La légitimation de l’usage de la photographie couleur comme médium artistique bénéficie d’une attention particulière de la part de N. Boulouch. Celle-ci montre bien comment, dès l’invention de la photographie, l’absence de couleur est apparue comme une lacune contrevenant aux performances mimétiques du nouveau médium. L’apparition de la photographie couleur a été perçue comme une réduction notable de l’écart entre l’image et la réalité, et ce, d’autant plus qu’elle avait été développée vers 1905 par les frères Lumière, à qui on devait déjà un autre médium particulièrement mimétique : le cinéma. Paradoxalement, le rapprochement de l’image au réel apporté par la couleur soulignait l’indépendance à l’égard du réel de la photographie en noir et blanc présente dans le paysage visuel depuis une cinquan­taine d’années. Pour cette raison, la valeur artistique de cette dernière a été entérinée, tandis que la photographie couleur a été associée pour longtemps à un mode mineur. Quant au potentiel documentaire de la photographie couleur, il n’aurait pas été perçu immédiatement, notamment en raison de l’écart entre les photographies en noir et blanc prises par des photogra­phes amateurs pendant la Première Guerre et les photographies couleur dont la prise de vues, nécessitant un trépied et un temps de pose important, ne pouvait rendre justice au caractère dramatique du conflit. L’usage de la photographie couleur s’avère donc être aussi marginal dans le domaine de la photographie documentaire où elle semble n’avoir été exploitée que par les ethnologues.

Le succès commercial remporté par la photographie couleur auprès du grand public dès la fin des années 1930, grâce au Kodachrome et à l’Agfacolor, a aussi considérablement marqué l’histoire de la photographie couleur telle que l’envisage N. Boulouch. Le fait que cette pratique déplaçait le travail du photographe du tirage vers la prise de vue a contribué à associer la pratique de la photographie couleur à une pratique d’amateur et le médium aux photographies de vacances. De même, la photographie moderniste n’a ménagé qu’une faible part à la photographie couleur, jugée peu conforme aux aspirations du mouvement. Paradoxalement, c’est la popularité de la photographie couleur, en raison de laquelle elle avait été dénigrée, qui lui a finalement permis d’entrer dans les institutions artistiques dans les années 1960, ayant été récupérée par des artistes tels que Dan Graham ou Robert Smithson, qui jouaient avec la hiérarchie des genres et inauguraient une pratique que la critique allait appeler, plus tard, « snapshots chic ».

Le livre de N. Boulouch présente un grand intérêt à plusieurs égards : outre les considérations historiques précieuses qu’il recèle, il fournit des pistes de réflexion susceptibles d’amener à reconsidérer le recours à la photographie couleur par certains artistes ou magazines en l’envisageant comme un choix lourd d’implications, comme une prise de position esthétique.

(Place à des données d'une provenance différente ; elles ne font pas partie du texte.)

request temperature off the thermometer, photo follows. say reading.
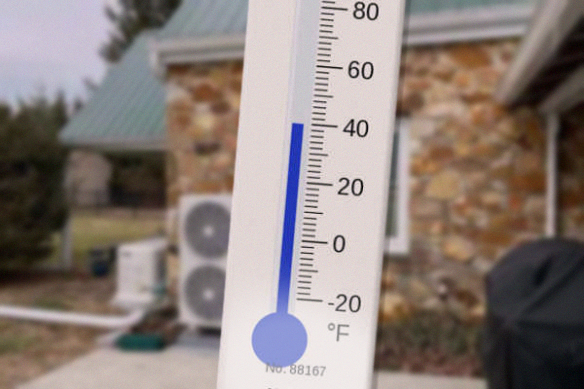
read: 40 °F
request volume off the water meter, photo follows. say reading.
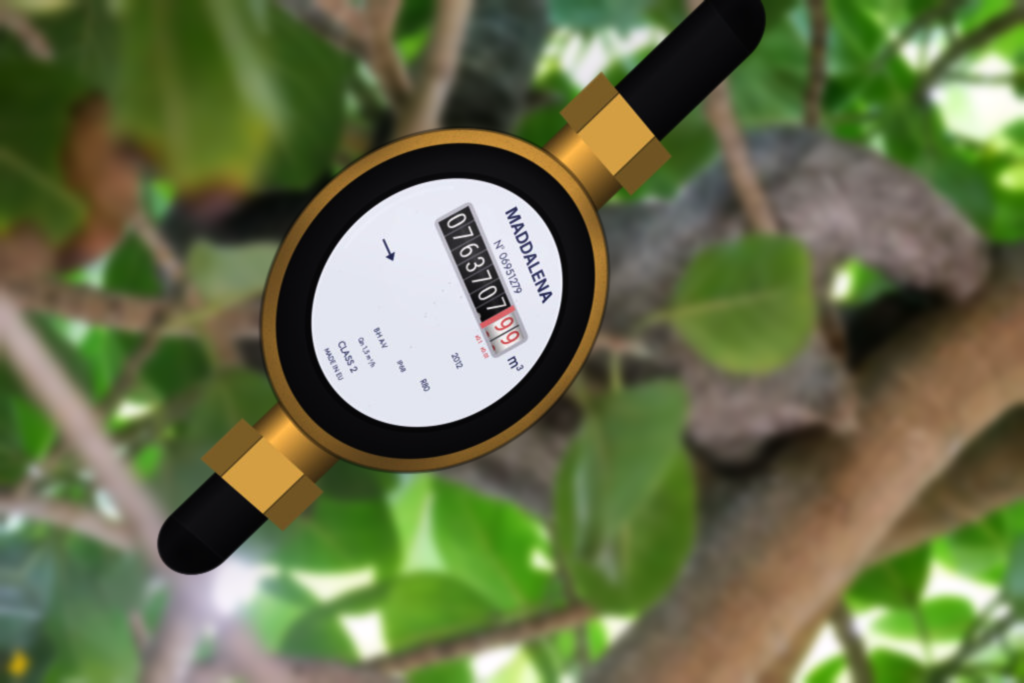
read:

De plus, bien qu’elles ne soient pas développées, les allusions à la photographie numérique, dont la pratique actuelle semble tendre à marginaliser l’usage du noir et blanc, invite le lecteur à interpréter les pratiques actuelles de la photographie comme un épilogue à cette histoire de la photographie couleur.

Érika Wicky est historienne de l’art. Elle enseigne et effectue un stage de recherche postdoctoral à l’Université du Québec à Montréal. Elle s’intéresse tout particulièrement aux écrits sur l’art et à l’histoire culturelle du XIXe siècle.